How soon will an investment in solar panels payoff?



Housing industry experts say that solar panels will become a more common fixture on new homes in the U.S. as installation costs fall and their benefits become more widely known.

The industry is keeping a very keen watch on California, which has already mandated their installation on most new homes, the first U.S. state to implement such a rule. The rule states that, with just a few exceptions, all new builds must be equipped with solar panels on the roof.

Elizabeth Beardsley, senior policy counsel with the U.S. Green Building Council in Washington, told The Washington Post that the mandate normalizes the idea of solar panels being acceptable to regular homeowners. “But it will be a long time before mandates are considered by other states, except for the most progressive ones,” she added.

Even without mandates though, many homeowners are taking the initiative to install solar panels on their homes for the potential savings in energy costs they provide. Mike Rain, a homeowner in Fairfield, California, told the Washington Post that his electricity bill has fallen to almost nothing due to the new solar panels he and his wife equipped on their home. Previously, they were paying anything from $50 to $80 a month, he said.

One reason more people are looking at solar power is that prices for the systems are becoming more affordable. They are though, still quite expensive investments, with the cost of installing a typical system averaging around $20,000, the Solar Energy Industries Association said. However, some companies also give homeowners the option of leasing a system instead of buying one.

Beardsley told the Washington Post that homeowners can calculate the payoff time for installing solar panels by looking at their utility bills, any tax incentives they might be able to benefit from, and how much money they can make by selling excess power back into the grid.

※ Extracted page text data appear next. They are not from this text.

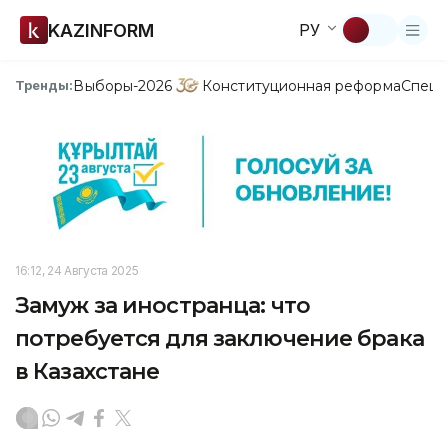
KAZINFORM
РУ
Выборы-2026
Конституционная реформа
Спецп
Тренды:
16:12, 24 Августа 2025
Замуж за иностранца: что
потребуется для заключение брака
в Казахстане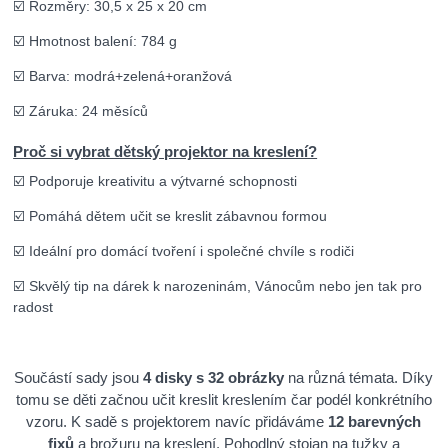
☑️ Rozměry: 30,5 x 25 x 20 cm
☑️ Hmotnost balení: 784 g
☑️ Barva: modrá+zelená+oranžová
☑️ Záruka: 24 měsíců
Proč si vybrat dětský projektor na kreslení?
☑️ Podporuje kreativitu a výtvarné schopnosti
☑️ Pomáhá dětem učit se kreslit zábavnou formou
☑️ Ideální pro domácí tvoření i společné chvíle s rodiči
☑️ Skvělý tip na dárek k narozeninám, Vánocům nebo jen tak pro
radost
Součástí sady jsou
4 disky s 32 obrázky
na různá témata. Díky
tomu se děti začnou učit kreslit kreslením čar podél konkrétního
vzoru. K sadě s projektorem navíc přidáváme
12 barevných
fixů
a brožuru na kreslení. Pohodlný stojan na tužky a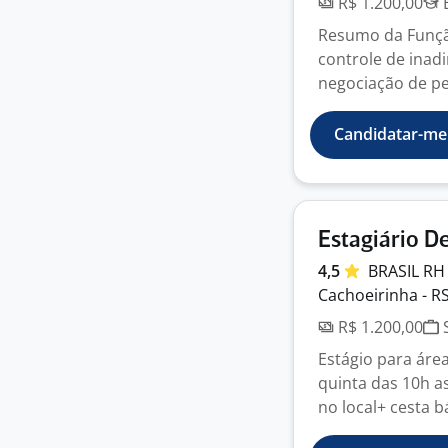
R$ 1.200,00
E
Resumo da Função
controle de inad
negociação de pe
Candidatar-me
Estagiário D
4,5
BRASIL
R
Cachoeirinha - R
R$ 1.200,00
S
Estágio para área
quinta das 10h as
no local+ cesta bá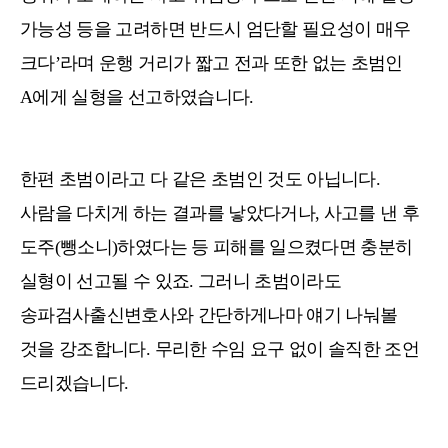
가능성 등을 고려하면 반드시 엄단할 필요성이 매우
크다’라며 운행 거리가 짧고 전과 또한 없는 초범인
A에게 실형을 선고하였습니다.
한편 초범이라고 다 같은 초범인 것도 아닙니다.
사람을 다치게 하는 결과를 낳았다거나, 사고를 낸 후
도주(뺑소니)하였다는 등 피해를 일으켰다면 충분히
실형이 선고될 수 있죠. 그러니 초범이라도
송파검사출신변호사와 간단하게나마 얘기 나눠볼
것을 강조합니다. 무리한 수임 요구 없이 솔직한 조언
드리겠습니다.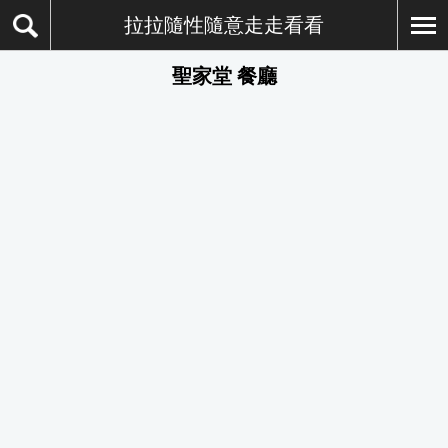
拉拉隨性隨意走走看看
聖家堂 餐廳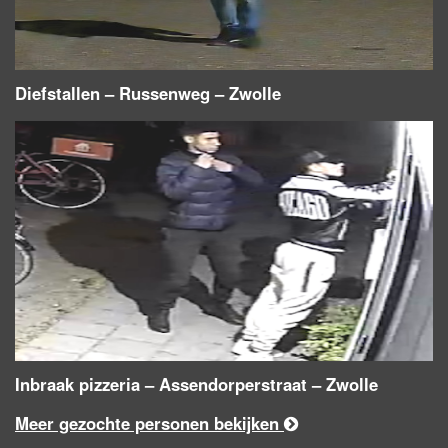
Diefstallen – Russenweg – Zwolle
Inbraak pizzeria – Assendorperstraat – Zwolle
Meer gezochte personen bekijken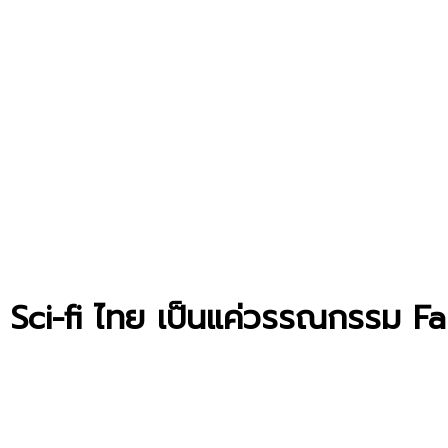
ที่ Sci-fi ไทย เป็นแค่วรรณกรรม F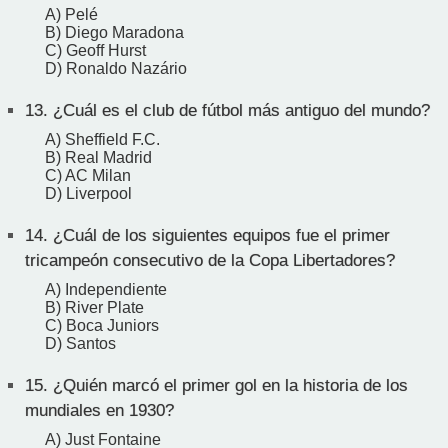
A) Pelé
B) Diego Maradona
C) Geoff Hurst
D) Ronaldo Nazário
13.
¿Cuál es el club de fútbol más antiguo del mundo?
A) Sheffield F.C.
B) Real Madrid
C) AC Milan
D) Liverpool
14.
¿Cuál de los siguientes equipos fue el primer
tricampeón consecutivo de la Copa Libertadores?
A) Independiente
B) River Plate
C) Boca Juniors
D) Santos
15.
¿Quién marcó el primer gol en la historia de los
mundiales en 1930?
A) Just Fontaine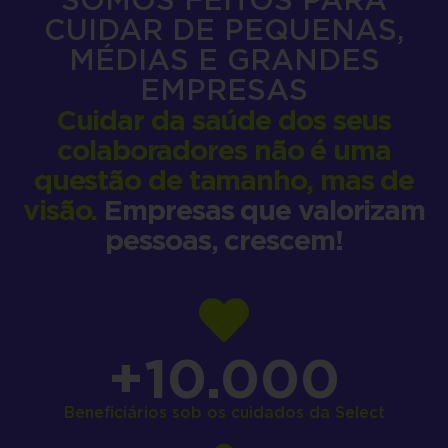
CUIDAR DE PEQUENAS,
MÉDIAS E GRANDES
EMPRESAS
Cuidar da saúde dos seus
colaboradores não é uma
questão de tamanho, mas de
visão.
Empresas que valorizam
pessoas, crescem!
+
10.000
Beneficiários sob os cuidados da Select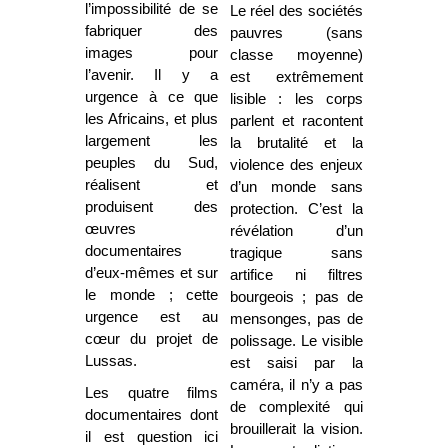
l’impossibilité de se
Le réel des sociétés
fabriquer des
pauvres (sans
images pour
classe moyenne)
l’avenir. Il y a
est extrêmement
urgence à ce que
lisible : les corps
les Africains, et plus
parlent et racontent
largement les
la brutalité et la
peuples du Sud,
violence des enjeux
réalisent et
d’un monde sans
produisent des
protection. C’est la
œuvres
révélation d’un
documentaires
tragique sans
d’eux-mêmes et sur
artifice ni filtres
le monde ; cette
bourgeois ; pas de
urgence est au
mensonges, pas de
cœur du projet de
polissage. Le visible
Lussas.
est saisi par la
caméra, il n’y a pas
Les quatre films
de complexité qui
documentaires dont
brouillerait la vision.
il est question ici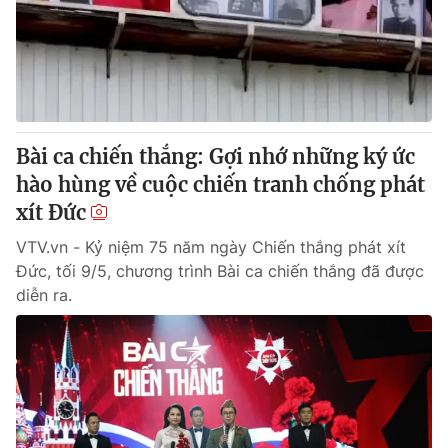
Tin tức
Kinh tế
Thế giới đó đây
Tài chính
Dữ liệu và đời sống
Câu chuyện quốc tế
Thị trường
Bài ca chiến thắng: Gợi nhớ những ký ức
Truyền hình
Góc doanh nghiệp
hào hùng về cuộc chiến tranh chống phát
Phim VTV
xít Đức
Giải trí
Hậu trường
VTV.vn - Kỷ niệm 75 năm ngày Chiến thắng phát xít
Điện ảnh
Đức, tối 9/5, chương trình Bài ca chiến thắng đã được
Đời sống
Nhân vật
diễn ra.
Âm nhạc
Du lịch
Khán giả
Giáo dục
Sao
Làm đẹp
Giải sao mai
Tuyển sinh
Công nghệ
Chất lượng cuộc sống
Học trực tuyến
Hitech Công nghệ tương lai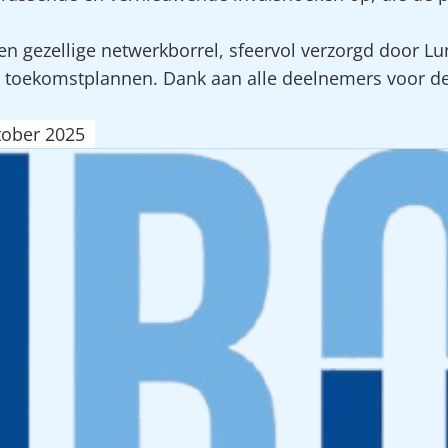
n gezellige netwerkborrel, sfeervol verzorgd door Lu
en toekomstplannen. Dank aan alle deelnemers voor de
tober 2025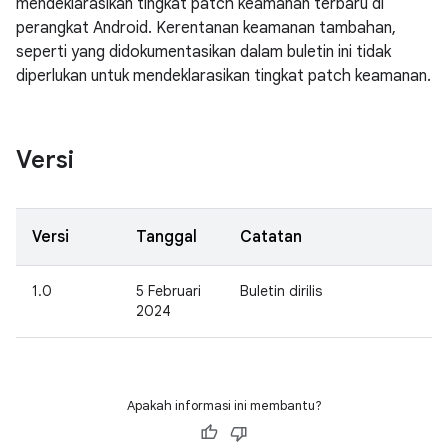
mendeklarasikan tingkat patch keamanan terbaru di
perangkat Android. Kerentanan keamanan tambahan,
seperti yang didokumentasikan dalam buletin ini tidak
diperlukan untuk mendeklarasikan tingkat patch keamanan.
Versi
Versi
Tanggal
Catatan
1.0
5 Februari
Buletin dirilis
2024
Apakah informasi ini membantu?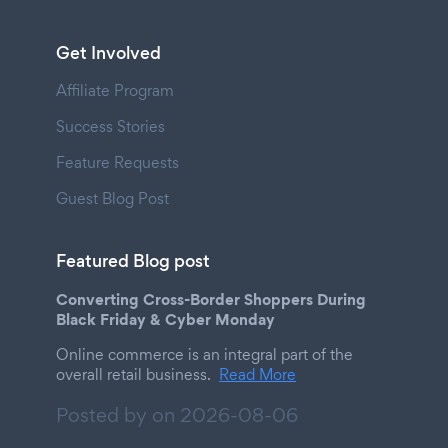
Get Involved
Affiliate Program
Success Stories
Feature Requests
Guest Blog Post
Featured Blog post
Converting Cross-Border Shoppers During
Black Friday & Cyber Monday
Online commerce is an integral part of the
overall retail business.
Read More
Posted by on
2026-08-06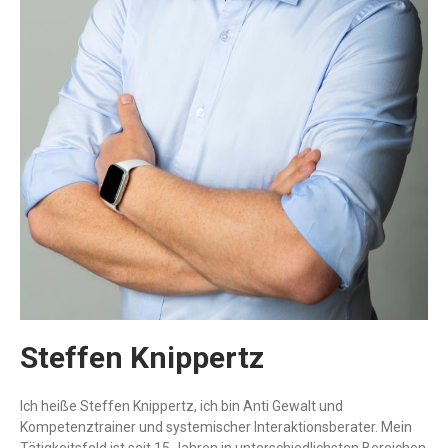
Steffen Knippertz
Ich heiße Steffen Knippertz, ich bin
Anti Gewalt und
Kompetenztrainer
und systemischer Interaktionsberater. Mein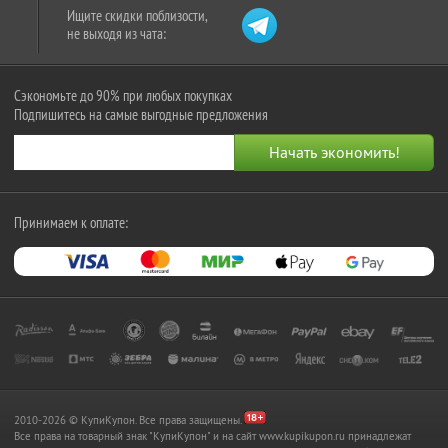
Ищите скидки поблизости,
не выходя из чата:
Сэкономьте до 90% при любых покупках
Подпишитесь на самые выгодные предложения
Принимаем к оплате:
2010-2026 © КупиКупон. Все права защищены.
Все права на товарный знак "КупиКупон" и на сайт www.kupikupon.ru принадлежат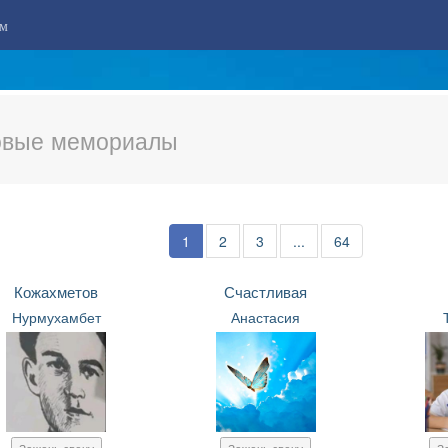
м
вые мемориалы
1
2
3
...
64
Кожахметов
Счастливая
Нурмухамбет
Анастасия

Some of the biggest incentives are tax credits offered at a federal, state or local level that can help to offset the high installation costs, Beardsley said. The federal residential solar energy tax credit system enables homeowners to claim up to 22% of the cost of installing a system in 2021.

State and local incentives can make a real difference too. “For example, where I live in Virginia, it would take 20 years for the installation to pay for itself, but if I lived in D.C., it would only take six years because of their incentives,” Beardsley pointed out.

The local price of electricity must also factor into people’s calculations on how soon they can expect a payoff. Solar powered homes can sell any additional energy they don’t use themselves back into the grid. Utility providers are eager to buy this surplus power as it’s a clean energy source and it makes them look good. But electricity prices per unit vary quite a bit from company to company.

Other factors homeowners might want to consider include the amount of sunlight their home typically receives, as this impacts how much power the solar panels will generate. The orientation of the solar panels is also a consideration, according to a 2020 study by the Home Innovation Research Labs at the National Association of Home Builders.

A growing number of homeowners have decided that the investment in solar energy is worth their while, and experts say the number of installations is growing.

Kevin Wilson, national vice president of strategic sourcing and sustainability for Tri Pointe Homes in Los Angeles, told the Washington Post that the “extreme decline” in installation costs is the biggest factor in this.

“At the same time, the cost of electricity is extremely high in California,” Wilson said. “Those two factors coupled to accelerate homeowner interest in solar panels. In addition, as they become more common, there’s less pushback on how it looks. That’s a nonissue now, but in the past, some homeowners only wanted them in the back of the house where they couldn’t be seen.”